## [Stored data entries]
****

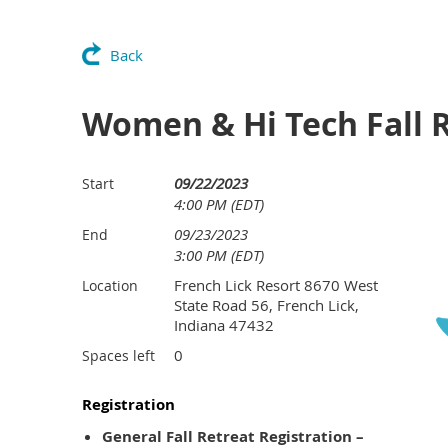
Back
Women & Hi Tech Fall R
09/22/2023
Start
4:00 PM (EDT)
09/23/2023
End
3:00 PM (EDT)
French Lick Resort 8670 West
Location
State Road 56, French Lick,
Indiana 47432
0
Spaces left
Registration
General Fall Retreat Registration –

****

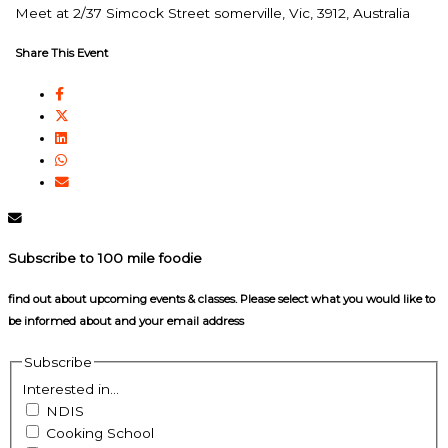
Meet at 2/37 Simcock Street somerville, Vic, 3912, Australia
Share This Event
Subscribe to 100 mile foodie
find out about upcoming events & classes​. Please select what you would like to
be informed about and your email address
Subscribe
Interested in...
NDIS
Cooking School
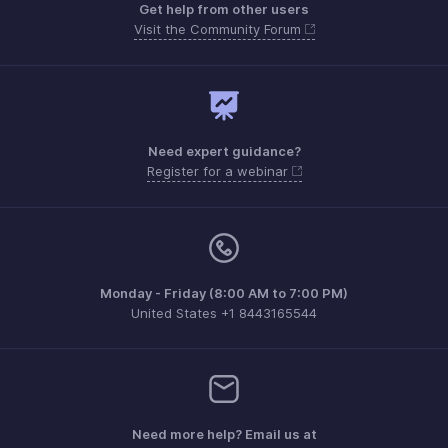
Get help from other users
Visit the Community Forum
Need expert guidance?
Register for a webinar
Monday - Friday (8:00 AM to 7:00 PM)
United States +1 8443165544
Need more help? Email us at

****

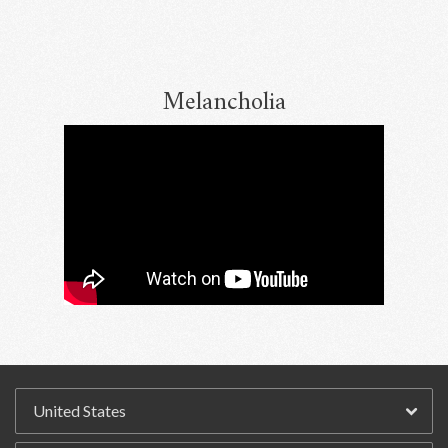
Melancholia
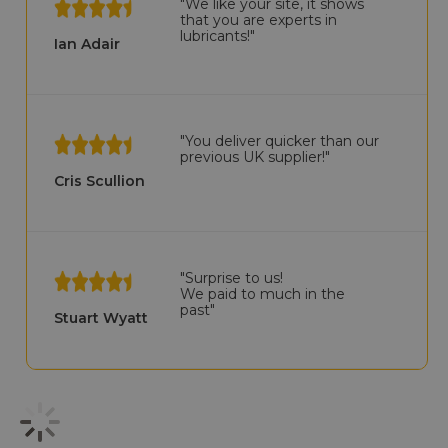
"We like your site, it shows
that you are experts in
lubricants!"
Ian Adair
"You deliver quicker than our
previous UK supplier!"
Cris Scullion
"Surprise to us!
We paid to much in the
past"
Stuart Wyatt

****

## [PROBLEM DETAILS]
Between and including the line with "Meet at 2/37" and the line with "Need more help? Email us at", repeat every line exactly as it appears above, with pictures left out.

## [OUTPUT OF THE TASK]
Meet at 2/37 Simcock Street somerville, Vic, 3912, Australia
Share This Event
Subscribe to 100 mile foodie
find out about upcoming events & classes​. Please select what you would like to
be informed about and your email address
Subscribe
Interested in...
NDIS
Cooking School
Get help from other users
Visit the Community Forum
Need expert guidance?
Register for a webinar
Monday - Friday (8:00 AM to 7:00 PM)
United States +1 8443165544
Need more help? Email us at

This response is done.